Una rivoluzione per l’Italia degli anni ’60?
“Certo che era una rivoluzione: sofferta e auspicata già da molto tempo. Tant’è vero che in contemporanea la scuola elementare aveva già incominciato a provare continuità d’istruzione aumentando la permanenza nell’attività scolastica con la così detta ”sesta” elementare. E poi con la ”settima”. Forse queste sono cose che ricorderanno le persone più grandi. E contemporaneamente però erano nati altri indirizzi che dovevano e potevano garantire l’inserimento nel mondo del lavoro. Erano le Scuole di Avviamento professionale. E già il nome stesso è indicativo. Naturalmente non erano però, né gli esperimenti della scuola elementare né gli avviamenti professionali, scuole obbligatorie. Con la legge 1859 l’obbligatorietà divenne un fatto comune. Un fatto di legge, e quindi tutti questi momenti dovettero essere ”assorbiti” nella scuola media che perciò prese il nome di ”Unificata”. Doveva assorbire il vecchio impianto di scuola media che già esisteva come triennio essenziale e formativo per l’accesso all’Istruzione superiore. Vi siete mai chiesto perché si chiama 4° e 5° ginnasio lo studio classico, e poi seguono il 1°, il 2° e il 3° liceo? Si chiamano 4° e 5° ginnasio perché era la continuazione dei primi tre anni di scuola media. Che erano proprio propedeutici all’avviamento di studi importanti che poi davano libero accesso a tutte le facoltà universitarie. La nuova legge ”unificava” tutte queste presenze e, per questo, fu chiamata ”scuola media unica”. C’erano però dei problemi grossissimi. Perché, da una parte, bisognava pensare ad una scuola che formasse ”il cittadino di domani” e l’Uomo. Ma c’era anche la necessità di non trascurare l’impianto didattico di chi doveva proseguire gli studi. Per questo vi fu un periodo di transizione in cui i vecchi programmi della scuola continuarono ancora a resistere nella scuola media tant’è vero che, tutti ricorderanno, nella scuola media unica ancora resisteva l’insegnamento del latino che era obbligatorio nei primi due anni ma poi diventava facoltativo nel terzo anno. Praticamente questa facoltatività poteva aprire la possibilità della prosecuzione nel liceo Classico per chi era intenzionato a seguire questa strada oppure ‘no’ per chi invece non aveva seguito l’insegnamento facoltativo del Latino”

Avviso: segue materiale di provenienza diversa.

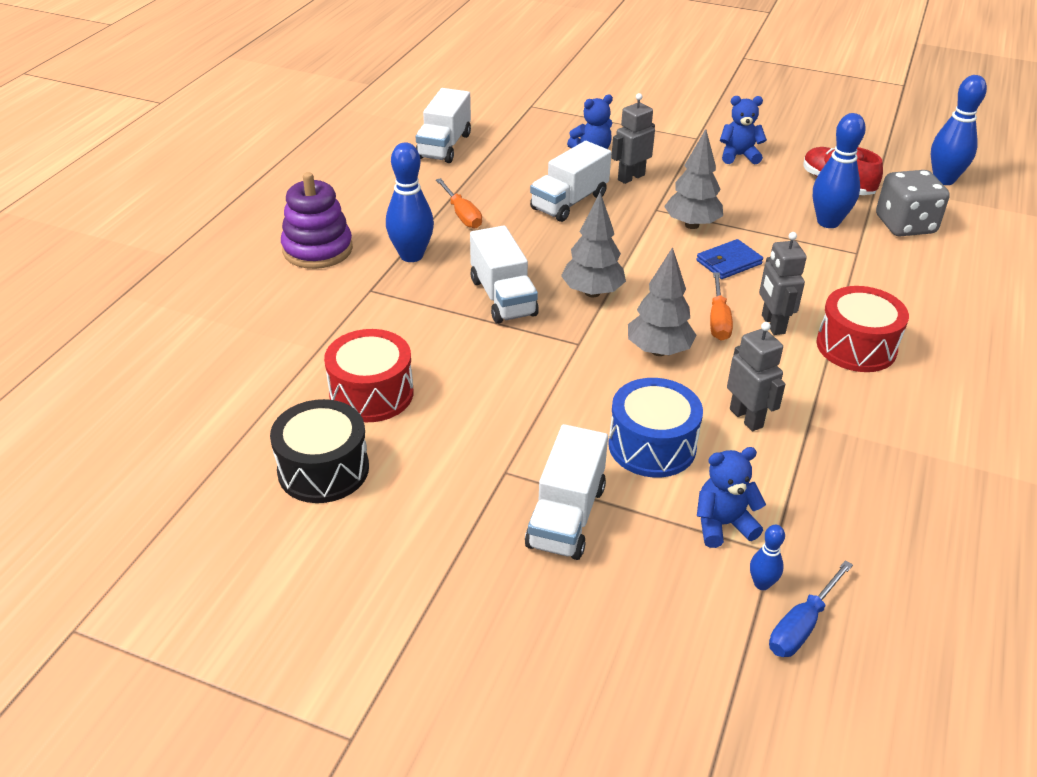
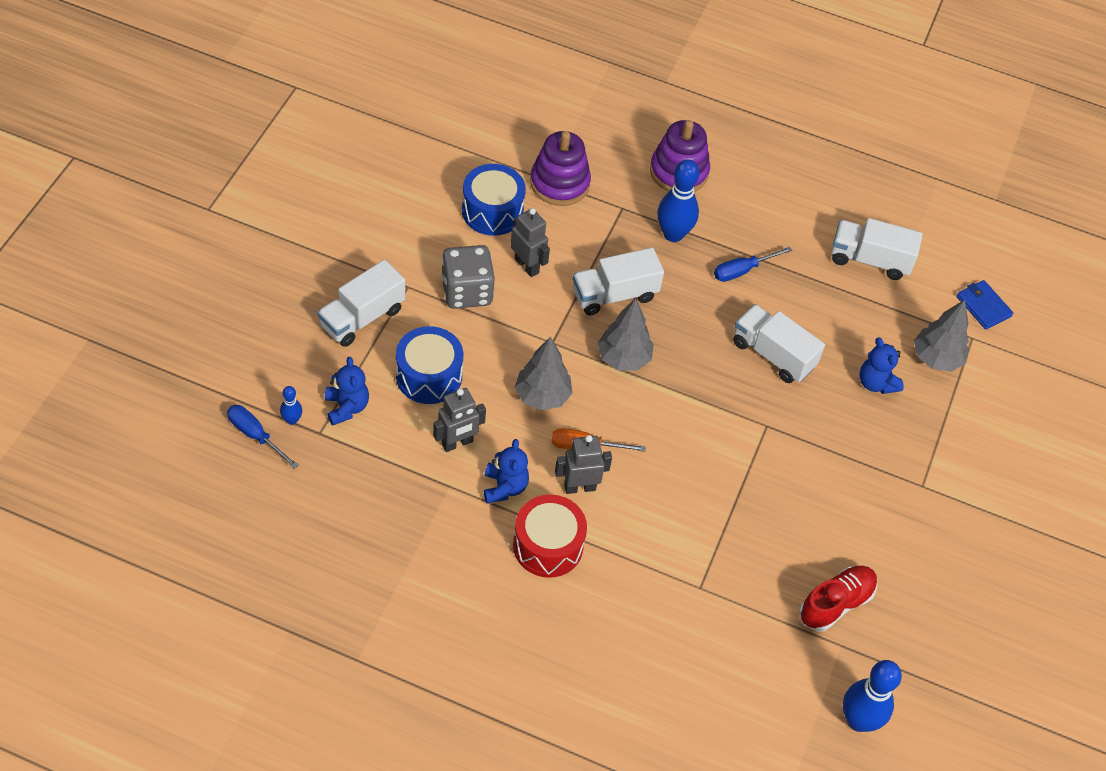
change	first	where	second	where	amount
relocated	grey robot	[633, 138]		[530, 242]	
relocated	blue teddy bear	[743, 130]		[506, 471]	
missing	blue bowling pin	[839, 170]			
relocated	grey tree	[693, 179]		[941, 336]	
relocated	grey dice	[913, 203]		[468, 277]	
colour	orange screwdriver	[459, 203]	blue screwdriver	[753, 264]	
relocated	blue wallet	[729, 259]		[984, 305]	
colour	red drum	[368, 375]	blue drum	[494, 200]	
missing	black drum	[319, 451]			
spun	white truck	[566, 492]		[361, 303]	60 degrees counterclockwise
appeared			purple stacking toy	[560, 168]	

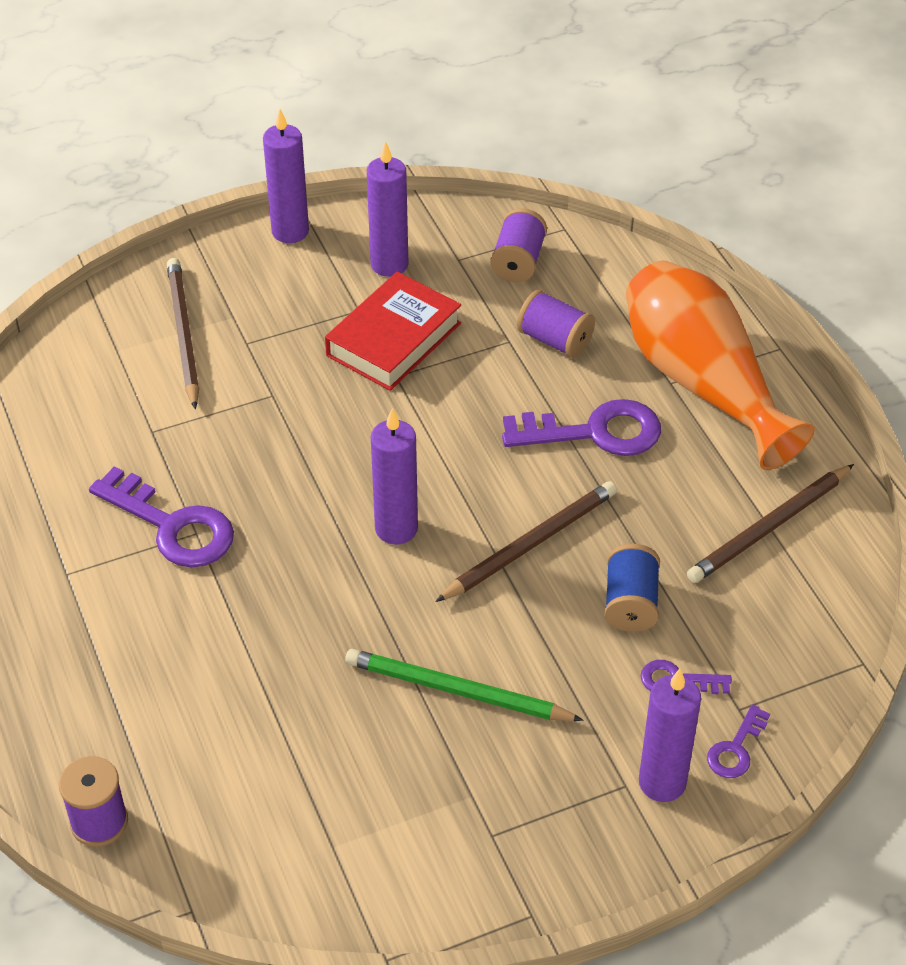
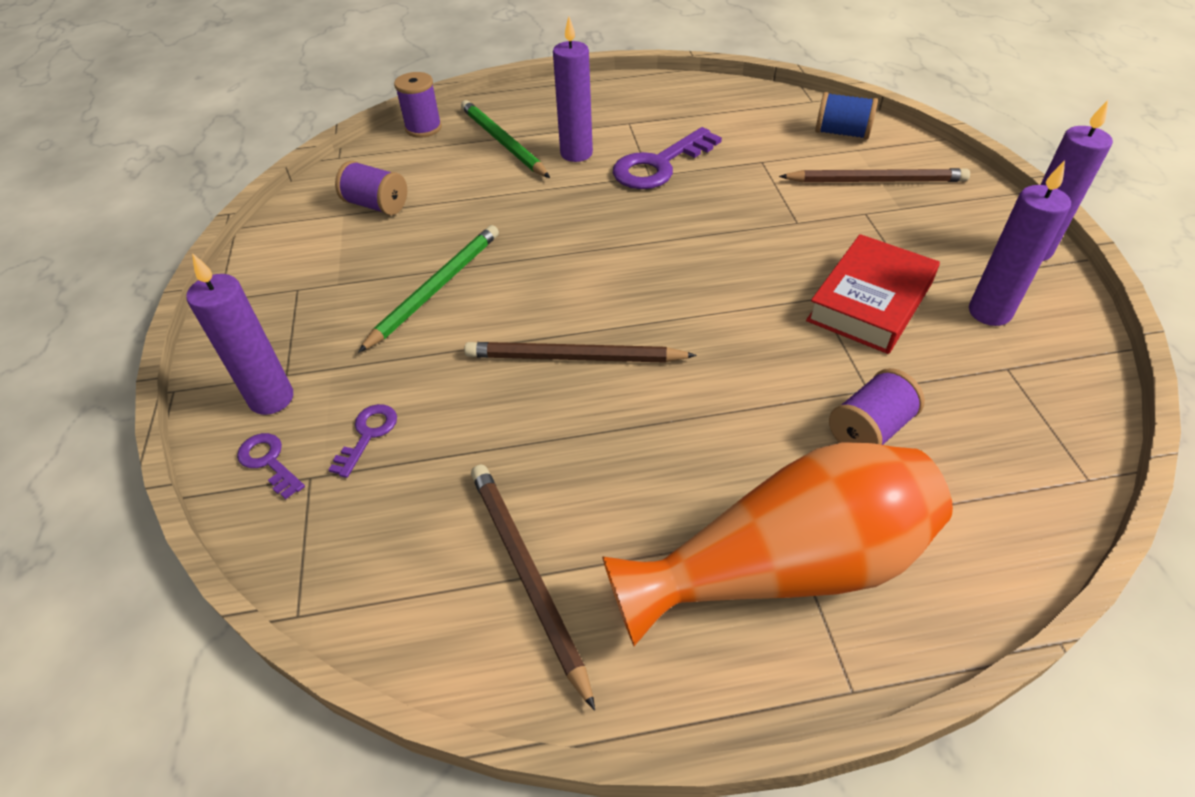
change	first	where	second	where	amount
relocated	purple spool	[519, 245]		[371, 188]	
spun	red book	[393, 331]		[873, 294]	75 degrees clockwise
missing	purple key	[581, 427]			
relocated	purple candle	[394, 476]		[573, 89]	
spun	brown pencil	[526, 541]		[580, 352]	120 degrees clockwise
relocated	blue spool	[632, 588]		[846, 115]	
appeared			green pencil	[505, 139]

Oggi che invece si tende a far evadere l’obbligo scolastico con corsi di formazione realizzati a livello regionale che, quindi, non hanno tutti lo stesso standard di qualità su base nazionale, è un po’ il contrario di ciò che si voleva fare allora?
Sono comunque esperienze tutte positive. Nel senso che la preoccupazione oggi è legata a proiettare i soggetti verso la possibilità occupazionale.
Ciò vale anche quando questi corsi vengono fatti da associazioni e quant’altro come avviene in Calabria?
Non bisogna confondere così come si va’ espletando con quelli che erano gli intenti originari. Bisognerebbe vigilare attentamente e persistere.
* docente di scienze matematiche nella scuola media, in servizio presso l’Istituto Comprensivo Statale di Botricello.